Speaking of the KD, the man may have an Olympic gold medal in basketball, but his crowning achievement is the long jump from Oklahoma City to the presidency of Steph Curry’s fan club. He’s a shining example for bandwagon fans, and friends who bail.

4. I Moved Around A LOT As a Kid


You may have had four houses growing up, but they were all in New Jersey. You’re a Nets fan and you know it. Just because you visited your aunt in Boca for three days in 2003 doesn’t make you a Heat fan. Just give it up dude…

3. I Had This Bonding Moment With My Dad Outside Yankee Stadium 


My dad once hugged me outside of Miller Park. That doesn’t mean I would suffer through watching the Brewers.

2. I Just Like The Way They Play The Game


You could have puffed your cheeks full of an actual bull turd and you would reek less of bullshit. The only person who cares how a team plays is Phil Jackson. Ask any suicidal Knicks fan how that’s going.

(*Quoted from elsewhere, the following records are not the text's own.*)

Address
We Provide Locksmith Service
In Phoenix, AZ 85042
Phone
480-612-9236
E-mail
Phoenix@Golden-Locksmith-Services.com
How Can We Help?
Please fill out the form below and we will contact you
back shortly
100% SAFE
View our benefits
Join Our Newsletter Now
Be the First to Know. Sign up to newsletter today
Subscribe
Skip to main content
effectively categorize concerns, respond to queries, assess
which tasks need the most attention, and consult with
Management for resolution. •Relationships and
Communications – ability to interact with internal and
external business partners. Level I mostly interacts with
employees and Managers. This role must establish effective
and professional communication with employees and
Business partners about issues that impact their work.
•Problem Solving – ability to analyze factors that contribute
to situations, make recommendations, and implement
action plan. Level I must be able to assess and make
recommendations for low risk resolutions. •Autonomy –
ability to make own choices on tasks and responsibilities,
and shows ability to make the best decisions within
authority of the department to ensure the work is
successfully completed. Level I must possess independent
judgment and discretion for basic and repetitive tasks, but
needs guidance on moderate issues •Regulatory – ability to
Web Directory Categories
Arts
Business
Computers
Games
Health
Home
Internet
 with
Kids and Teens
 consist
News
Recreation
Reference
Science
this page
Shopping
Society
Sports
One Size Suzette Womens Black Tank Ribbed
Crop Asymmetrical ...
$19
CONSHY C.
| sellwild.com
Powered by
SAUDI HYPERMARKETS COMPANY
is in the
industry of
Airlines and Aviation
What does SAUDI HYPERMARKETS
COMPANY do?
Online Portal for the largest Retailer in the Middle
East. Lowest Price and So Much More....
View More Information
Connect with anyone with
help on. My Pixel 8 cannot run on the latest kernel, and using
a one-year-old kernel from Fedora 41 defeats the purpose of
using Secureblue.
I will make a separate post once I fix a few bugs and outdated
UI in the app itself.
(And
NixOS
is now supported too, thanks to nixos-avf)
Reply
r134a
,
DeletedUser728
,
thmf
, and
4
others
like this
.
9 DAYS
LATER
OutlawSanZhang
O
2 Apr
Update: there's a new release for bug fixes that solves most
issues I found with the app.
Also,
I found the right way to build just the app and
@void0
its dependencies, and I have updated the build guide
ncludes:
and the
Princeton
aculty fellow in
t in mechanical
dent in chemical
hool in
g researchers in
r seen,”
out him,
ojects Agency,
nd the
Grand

1. My Middle School Girlfriend Went To College At Gonzaga 


Just give up. First, even if you are Facebook friends with her, you shouldn’t know where she goes. Second, it should have no impact on your life. Third, if it does, don’t tell anybody. Bury that shit deep, deep down in a place where no one can ever access. Just like you did with whatever you learned in 8th grade algebra.